His presentation included numerous facts and examples. He explained to the audience the many waste streams that are generated by the state’s largest hospital, and how some of them are disposed of. He then illustrated how the different waste streams have different costs – both financially and environmentally, and how he was able to save the hospital hundreds of thousands of dollars by changing staff habits (and removing some receptacles) to reduce the amount of non-contaminated waste put into “red bags” that have a much greater cost than regular waste or recycling. With funding always an issue in healthcare, administrators were very pleased to apply those savings to patient care.

Statistically, nurses have the highest rate of occupation-related asthma due to the many chemicals and materials they are exposed to daily. “Do you want to go to a hospital to get treated for pneumonia and be exposed to chemicals that make it hard to breathe?” Kyle asked. Seeing the hospital as a place that should set an example of health in its own environment helped gain support for initiatives as diverse as moving to Eco-Logo certified cleaning chemicals, working to remove harmful types of plastics present in everything from IV lines to incubators, banning carcinogenic flame retardants from furniture and mattresses, and working toward getting antibiotic-free meat for patient meals. He also gave examples of initiatives tied to HUMC’s mission to promote public health within the community.

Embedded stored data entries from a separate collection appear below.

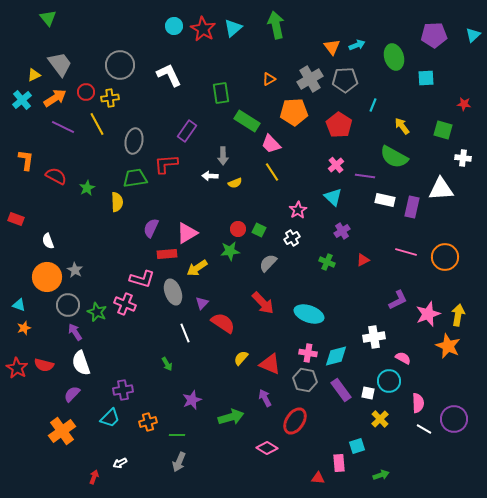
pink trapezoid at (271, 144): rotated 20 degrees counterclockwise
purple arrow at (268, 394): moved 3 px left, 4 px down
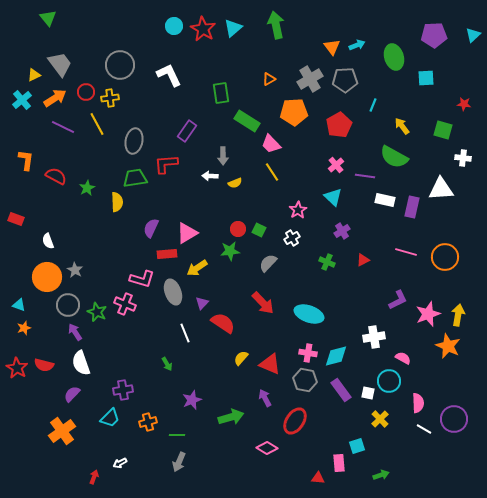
red pentagon at (339, 125): rotated 10 degrees clockwise
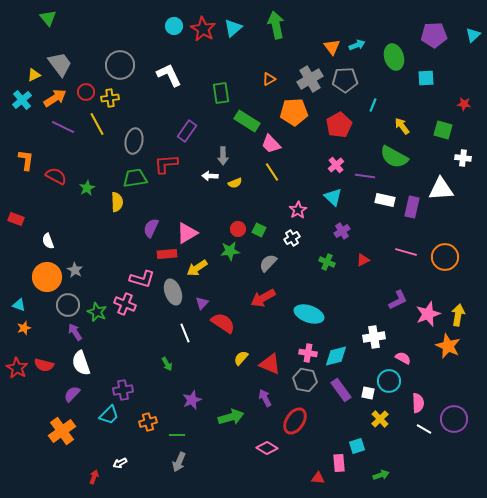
red arrow at (263, 303): moved 5 px up; rotated 105 degrees clockwise
cyan trapezoid at (110, 418): moved 1 px left, 3 px up
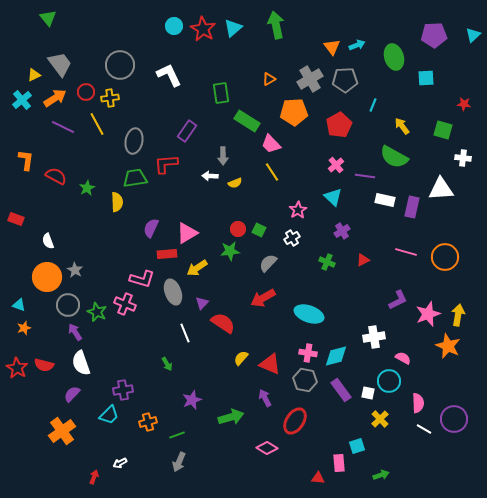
green line at (177, 435): rotated 21 degrees counterclockwise
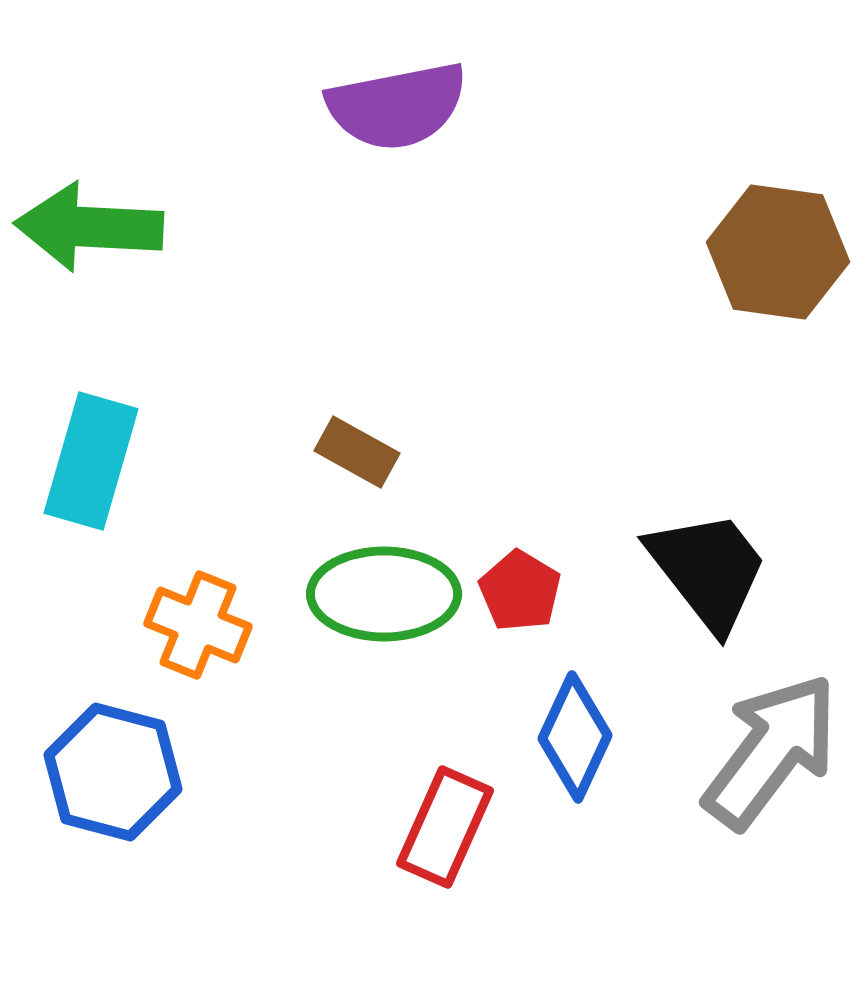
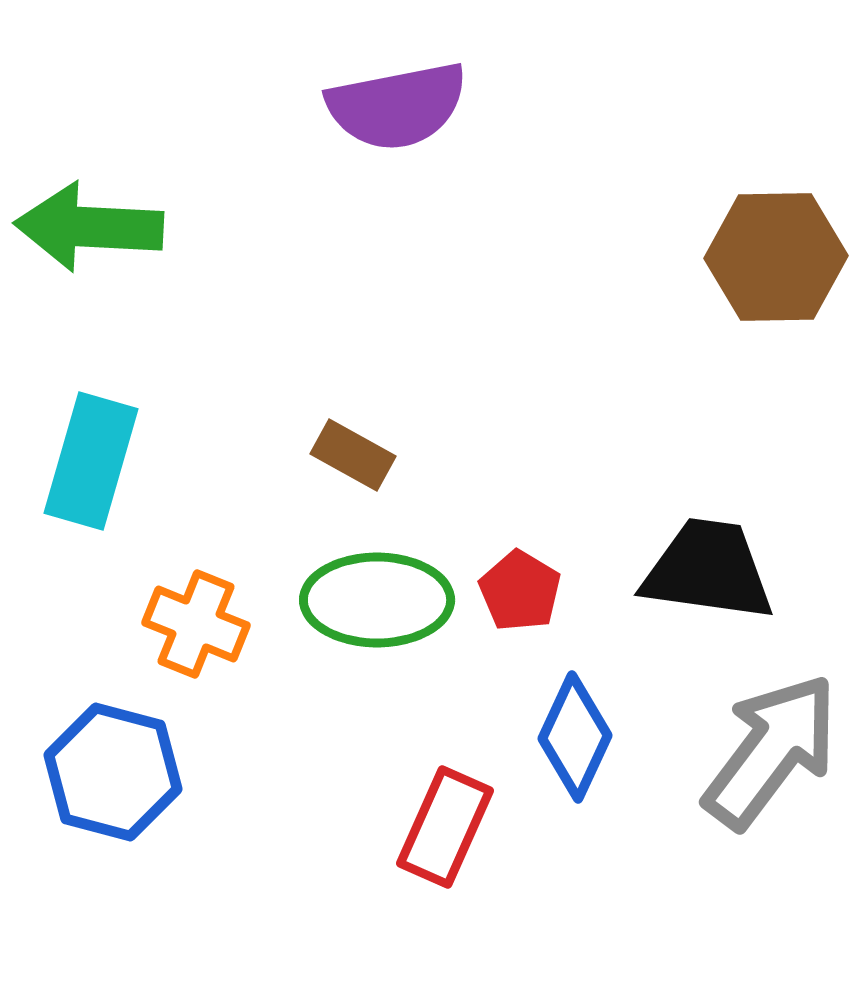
brown hexagon: moved 2 px left, 5 px down; rotated 9 degrees counterclockwise
brown rectangle: moved 4 px left, 3 px down
black trapezoid: rotated 44 degrees counterclockwise
green ellipse: moved 7 px left, 6 px down
orange cross: moved 2 px left, 1 px up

Tafuri has worked to find products that cause less harm to the people working and visiting the hospital.   He has worked with suppliers to try and find out what is in products, in order to get ones that will not cause any harm. An example of this is products that use flame retardant chemicals. Flame retardants contain carcinogens and that is something that should not be used in hospitals. Tafuri called up their furniture suppliers and told them that if they could not provide the hospital with flame retardant free furniture, they would find another company that would. Now the hospital has furniture that does not contain flame retardants. The hospital has also worked on the food they serve. They no longer serve soda and have antibiotic-free chicken. Many of the hospitals that are a part of Hackensack University Medical Center also have green spaces for people to have lunch breaks or sit and relax. For instance, many of the accessible rooftops have been turned into gardens, which help patients and staff relax and provide therapeutic benefits.

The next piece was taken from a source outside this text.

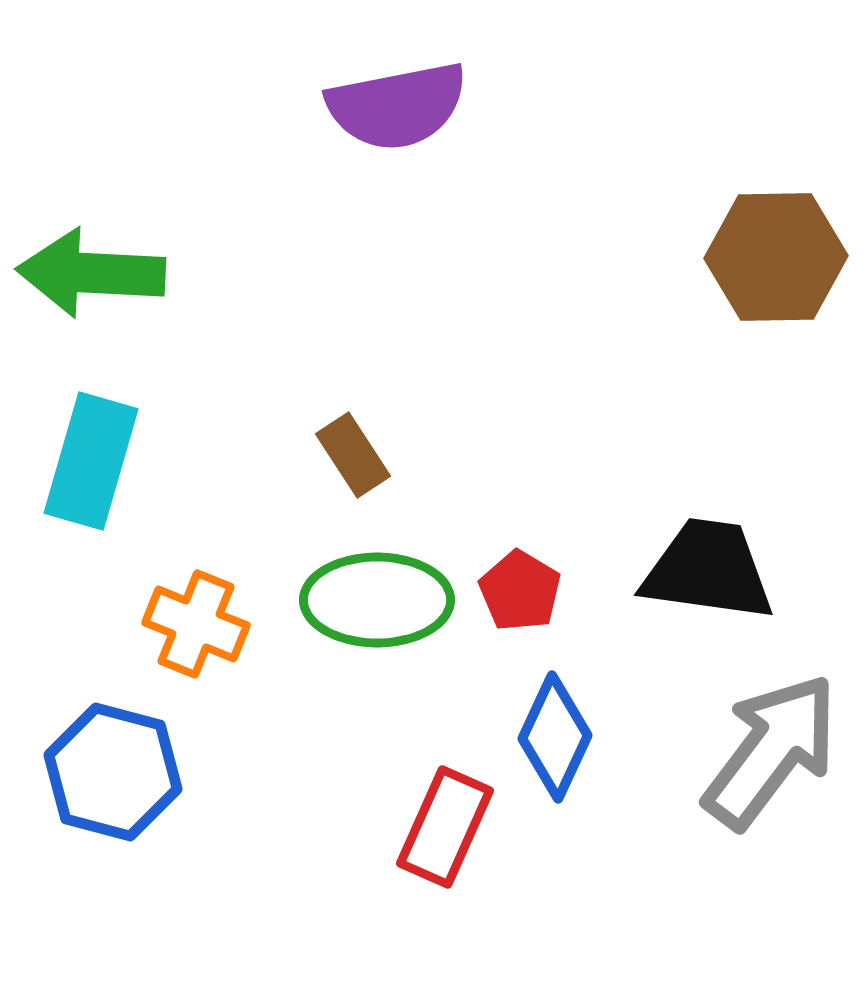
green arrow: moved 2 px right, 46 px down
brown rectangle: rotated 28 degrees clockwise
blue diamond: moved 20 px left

In a separate seminar afterward with MASS students, Kyle answered questions and went into more depth about how he achieved his goals. His first advice was to learn the politics (who gets things done? How? What is the selling point for the person you’re talking to?) and to build alliances: “Find the passionate people.”   He provided an example of using purchasing power to force vendors to make changes. Other methods he discussed included using sustainability goals as part of employee performance incentives, changing to match existing priorities and latching on to them, and doing what you can rather than waiting for the perfect solutions. Winning national “green” hospital awards two years running and being asked to address members of congress doesn’t hurt, either.

This was the first in what promises to be a wonderful series of talks, titled Creating a Sustainable World: Voices of Key Practitioners.